**REQUEST:**
Only one stretch of the data is wanted: the line containing "чтобы усилить контроль.", the line containing "jeśli wyrazisz zgodę", and every line between them, copied exactly.

**DATA EXTRACT:**
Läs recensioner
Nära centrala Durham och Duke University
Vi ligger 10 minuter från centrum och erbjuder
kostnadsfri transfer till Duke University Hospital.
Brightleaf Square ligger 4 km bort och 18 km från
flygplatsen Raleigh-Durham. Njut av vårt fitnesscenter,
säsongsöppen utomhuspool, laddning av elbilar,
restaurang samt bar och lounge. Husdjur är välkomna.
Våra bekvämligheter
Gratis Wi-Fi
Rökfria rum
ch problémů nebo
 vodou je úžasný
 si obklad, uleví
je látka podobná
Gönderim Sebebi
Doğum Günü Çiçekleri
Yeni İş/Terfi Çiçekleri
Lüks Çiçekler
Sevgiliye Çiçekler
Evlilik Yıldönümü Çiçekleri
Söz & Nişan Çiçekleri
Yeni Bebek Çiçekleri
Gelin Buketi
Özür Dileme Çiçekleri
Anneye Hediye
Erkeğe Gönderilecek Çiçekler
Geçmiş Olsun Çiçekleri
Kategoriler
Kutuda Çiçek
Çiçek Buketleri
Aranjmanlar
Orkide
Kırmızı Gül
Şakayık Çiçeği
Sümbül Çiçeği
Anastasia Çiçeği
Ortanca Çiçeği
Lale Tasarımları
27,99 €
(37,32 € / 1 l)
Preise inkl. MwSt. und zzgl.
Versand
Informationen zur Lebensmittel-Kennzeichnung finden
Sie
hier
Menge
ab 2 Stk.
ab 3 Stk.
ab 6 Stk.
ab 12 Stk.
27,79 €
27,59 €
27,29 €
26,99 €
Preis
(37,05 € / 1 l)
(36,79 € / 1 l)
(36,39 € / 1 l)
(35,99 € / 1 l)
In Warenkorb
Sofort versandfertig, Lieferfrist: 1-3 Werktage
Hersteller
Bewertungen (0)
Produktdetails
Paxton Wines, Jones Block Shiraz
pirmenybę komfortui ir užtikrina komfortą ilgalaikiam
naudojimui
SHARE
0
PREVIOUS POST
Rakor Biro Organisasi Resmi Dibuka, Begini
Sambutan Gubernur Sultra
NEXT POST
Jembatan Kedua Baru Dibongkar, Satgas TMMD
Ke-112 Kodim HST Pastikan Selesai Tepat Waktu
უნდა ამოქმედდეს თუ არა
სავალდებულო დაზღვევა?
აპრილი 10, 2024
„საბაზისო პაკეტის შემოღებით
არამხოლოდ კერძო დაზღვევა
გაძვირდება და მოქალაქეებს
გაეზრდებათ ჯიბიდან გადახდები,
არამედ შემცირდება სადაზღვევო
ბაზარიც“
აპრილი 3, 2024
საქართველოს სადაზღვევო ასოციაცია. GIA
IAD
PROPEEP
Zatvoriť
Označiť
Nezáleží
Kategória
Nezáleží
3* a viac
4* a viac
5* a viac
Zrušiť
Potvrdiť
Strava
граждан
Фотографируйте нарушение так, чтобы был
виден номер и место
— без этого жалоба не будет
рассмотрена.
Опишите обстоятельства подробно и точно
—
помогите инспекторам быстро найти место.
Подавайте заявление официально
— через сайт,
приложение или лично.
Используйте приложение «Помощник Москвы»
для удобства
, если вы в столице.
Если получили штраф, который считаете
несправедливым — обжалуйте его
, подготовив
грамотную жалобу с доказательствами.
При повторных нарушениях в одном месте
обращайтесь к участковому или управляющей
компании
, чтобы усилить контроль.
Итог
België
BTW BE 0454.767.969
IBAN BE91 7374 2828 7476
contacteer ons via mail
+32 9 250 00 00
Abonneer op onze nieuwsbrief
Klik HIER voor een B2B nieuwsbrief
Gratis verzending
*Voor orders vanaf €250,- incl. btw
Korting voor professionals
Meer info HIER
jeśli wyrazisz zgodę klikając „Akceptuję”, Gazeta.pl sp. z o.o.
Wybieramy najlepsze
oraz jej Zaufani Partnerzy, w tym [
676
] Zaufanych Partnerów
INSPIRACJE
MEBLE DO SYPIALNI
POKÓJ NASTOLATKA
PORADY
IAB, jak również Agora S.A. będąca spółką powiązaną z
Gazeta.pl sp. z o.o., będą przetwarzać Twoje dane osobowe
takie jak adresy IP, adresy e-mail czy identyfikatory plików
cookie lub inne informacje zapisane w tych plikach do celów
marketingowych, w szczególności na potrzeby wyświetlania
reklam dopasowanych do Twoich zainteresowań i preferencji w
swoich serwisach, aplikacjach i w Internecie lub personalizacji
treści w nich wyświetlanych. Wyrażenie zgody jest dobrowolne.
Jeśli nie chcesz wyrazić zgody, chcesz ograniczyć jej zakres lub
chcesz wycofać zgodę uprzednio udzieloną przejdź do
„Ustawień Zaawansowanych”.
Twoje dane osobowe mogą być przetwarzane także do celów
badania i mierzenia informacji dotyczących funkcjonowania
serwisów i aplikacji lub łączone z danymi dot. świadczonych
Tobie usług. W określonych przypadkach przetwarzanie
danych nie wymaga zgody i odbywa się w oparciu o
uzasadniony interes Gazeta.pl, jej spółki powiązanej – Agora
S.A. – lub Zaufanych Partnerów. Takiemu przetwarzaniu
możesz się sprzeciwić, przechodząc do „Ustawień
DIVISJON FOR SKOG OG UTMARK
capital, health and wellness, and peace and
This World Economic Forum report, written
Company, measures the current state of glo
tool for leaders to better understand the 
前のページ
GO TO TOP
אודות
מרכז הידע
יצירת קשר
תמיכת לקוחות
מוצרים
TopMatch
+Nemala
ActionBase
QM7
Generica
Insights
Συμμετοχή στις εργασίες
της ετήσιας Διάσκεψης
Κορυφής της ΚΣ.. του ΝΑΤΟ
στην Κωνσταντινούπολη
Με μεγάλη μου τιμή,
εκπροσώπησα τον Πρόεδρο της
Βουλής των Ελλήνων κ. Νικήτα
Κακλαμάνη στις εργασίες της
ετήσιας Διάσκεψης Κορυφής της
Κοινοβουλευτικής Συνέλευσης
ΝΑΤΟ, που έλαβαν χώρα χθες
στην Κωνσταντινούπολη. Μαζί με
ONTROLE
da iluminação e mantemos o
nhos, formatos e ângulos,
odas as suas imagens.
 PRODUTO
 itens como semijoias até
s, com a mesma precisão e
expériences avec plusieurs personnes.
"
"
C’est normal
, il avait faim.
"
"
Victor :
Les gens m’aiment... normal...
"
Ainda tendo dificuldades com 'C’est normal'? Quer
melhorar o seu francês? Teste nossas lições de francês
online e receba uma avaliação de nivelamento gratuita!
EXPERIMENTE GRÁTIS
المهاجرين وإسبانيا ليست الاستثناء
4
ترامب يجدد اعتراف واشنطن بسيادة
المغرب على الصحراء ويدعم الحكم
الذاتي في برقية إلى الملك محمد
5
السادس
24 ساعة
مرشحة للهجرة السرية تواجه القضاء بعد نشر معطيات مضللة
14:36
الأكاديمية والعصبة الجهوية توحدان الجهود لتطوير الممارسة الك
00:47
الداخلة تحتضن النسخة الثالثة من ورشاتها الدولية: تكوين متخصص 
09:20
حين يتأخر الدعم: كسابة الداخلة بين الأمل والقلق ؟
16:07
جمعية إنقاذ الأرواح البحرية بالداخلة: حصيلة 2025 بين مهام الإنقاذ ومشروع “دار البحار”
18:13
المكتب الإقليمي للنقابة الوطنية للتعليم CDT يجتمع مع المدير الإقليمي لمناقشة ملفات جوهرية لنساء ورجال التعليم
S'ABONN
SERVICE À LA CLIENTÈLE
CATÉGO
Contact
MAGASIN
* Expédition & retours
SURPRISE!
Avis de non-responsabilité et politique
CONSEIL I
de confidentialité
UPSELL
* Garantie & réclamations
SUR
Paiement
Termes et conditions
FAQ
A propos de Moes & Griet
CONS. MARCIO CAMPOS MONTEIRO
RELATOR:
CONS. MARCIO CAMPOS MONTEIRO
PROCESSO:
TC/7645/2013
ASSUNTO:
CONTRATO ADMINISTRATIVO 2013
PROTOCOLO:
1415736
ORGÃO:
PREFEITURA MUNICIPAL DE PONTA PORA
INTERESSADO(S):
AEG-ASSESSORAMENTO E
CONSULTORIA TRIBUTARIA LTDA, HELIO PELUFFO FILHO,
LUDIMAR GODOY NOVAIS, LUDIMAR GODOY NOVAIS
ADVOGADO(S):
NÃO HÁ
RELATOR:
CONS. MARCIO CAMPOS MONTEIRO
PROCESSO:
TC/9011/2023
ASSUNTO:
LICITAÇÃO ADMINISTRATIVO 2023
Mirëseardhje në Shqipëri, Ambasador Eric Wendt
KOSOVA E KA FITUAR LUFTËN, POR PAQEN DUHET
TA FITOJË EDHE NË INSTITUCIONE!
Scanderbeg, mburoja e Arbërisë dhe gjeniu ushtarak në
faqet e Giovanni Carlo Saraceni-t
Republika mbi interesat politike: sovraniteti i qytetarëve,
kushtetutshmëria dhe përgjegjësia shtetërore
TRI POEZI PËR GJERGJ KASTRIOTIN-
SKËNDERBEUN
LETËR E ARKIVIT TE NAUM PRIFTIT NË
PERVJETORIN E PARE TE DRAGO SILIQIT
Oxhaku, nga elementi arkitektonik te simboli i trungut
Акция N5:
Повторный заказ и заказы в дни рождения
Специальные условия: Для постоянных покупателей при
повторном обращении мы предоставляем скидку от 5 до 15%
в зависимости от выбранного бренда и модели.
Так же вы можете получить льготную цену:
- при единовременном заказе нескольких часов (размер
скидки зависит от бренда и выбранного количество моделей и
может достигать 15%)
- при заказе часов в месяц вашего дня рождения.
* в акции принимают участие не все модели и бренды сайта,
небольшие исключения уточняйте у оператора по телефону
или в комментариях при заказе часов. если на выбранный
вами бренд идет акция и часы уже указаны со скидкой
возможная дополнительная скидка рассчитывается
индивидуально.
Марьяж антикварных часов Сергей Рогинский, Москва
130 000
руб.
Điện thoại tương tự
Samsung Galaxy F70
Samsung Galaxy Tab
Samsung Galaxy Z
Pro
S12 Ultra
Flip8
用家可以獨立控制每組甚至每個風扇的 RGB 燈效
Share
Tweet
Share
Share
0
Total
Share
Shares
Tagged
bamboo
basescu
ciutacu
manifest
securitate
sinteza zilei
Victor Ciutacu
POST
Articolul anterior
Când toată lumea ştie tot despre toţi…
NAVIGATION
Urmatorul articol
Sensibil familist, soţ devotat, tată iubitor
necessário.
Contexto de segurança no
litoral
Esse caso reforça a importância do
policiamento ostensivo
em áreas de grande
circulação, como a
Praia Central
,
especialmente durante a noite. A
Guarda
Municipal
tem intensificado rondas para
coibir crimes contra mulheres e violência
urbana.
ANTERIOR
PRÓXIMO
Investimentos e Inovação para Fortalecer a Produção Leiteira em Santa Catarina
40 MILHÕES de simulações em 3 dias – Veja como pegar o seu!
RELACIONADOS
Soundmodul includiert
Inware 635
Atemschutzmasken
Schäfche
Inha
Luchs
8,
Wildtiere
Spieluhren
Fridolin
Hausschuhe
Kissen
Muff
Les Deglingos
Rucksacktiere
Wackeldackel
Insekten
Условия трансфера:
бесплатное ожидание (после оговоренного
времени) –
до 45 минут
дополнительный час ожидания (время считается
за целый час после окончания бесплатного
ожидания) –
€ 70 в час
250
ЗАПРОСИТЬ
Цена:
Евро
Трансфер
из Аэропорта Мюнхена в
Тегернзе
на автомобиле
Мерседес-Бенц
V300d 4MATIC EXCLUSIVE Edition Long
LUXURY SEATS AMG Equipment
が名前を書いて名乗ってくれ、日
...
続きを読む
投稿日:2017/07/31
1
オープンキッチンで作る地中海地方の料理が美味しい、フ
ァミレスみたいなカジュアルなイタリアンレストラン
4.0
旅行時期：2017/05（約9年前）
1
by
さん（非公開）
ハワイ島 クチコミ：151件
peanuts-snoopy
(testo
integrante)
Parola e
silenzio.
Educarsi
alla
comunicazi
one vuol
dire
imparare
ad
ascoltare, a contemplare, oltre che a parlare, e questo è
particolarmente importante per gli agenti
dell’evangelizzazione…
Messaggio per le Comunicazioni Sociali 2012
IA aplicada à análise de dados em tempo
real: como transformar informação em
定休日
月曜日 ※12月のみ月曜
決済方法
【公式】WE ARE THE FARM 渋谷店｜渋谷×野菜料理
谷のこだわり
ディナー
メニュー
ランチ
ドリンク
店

**RESULT FOR THIS TASK:**
, чтобы усилить контроль.
Итог
België
BTW BE 0454.767.969
IBAN BE91 7374 2828 7476
contacteer ons via mail
+32 9 250 00 00
Abonneer op onze nieuwsbrief
Klik HIER voor een B2B nieuwsbrief
Gratis verzending
*Voor orders vanaf €250,- incl. btw
Korting voor professionals
Meer info HIER
jeśli wyrazisz zgodę klikając „Akceptuję”, Gazeta.pl sp. z o.o.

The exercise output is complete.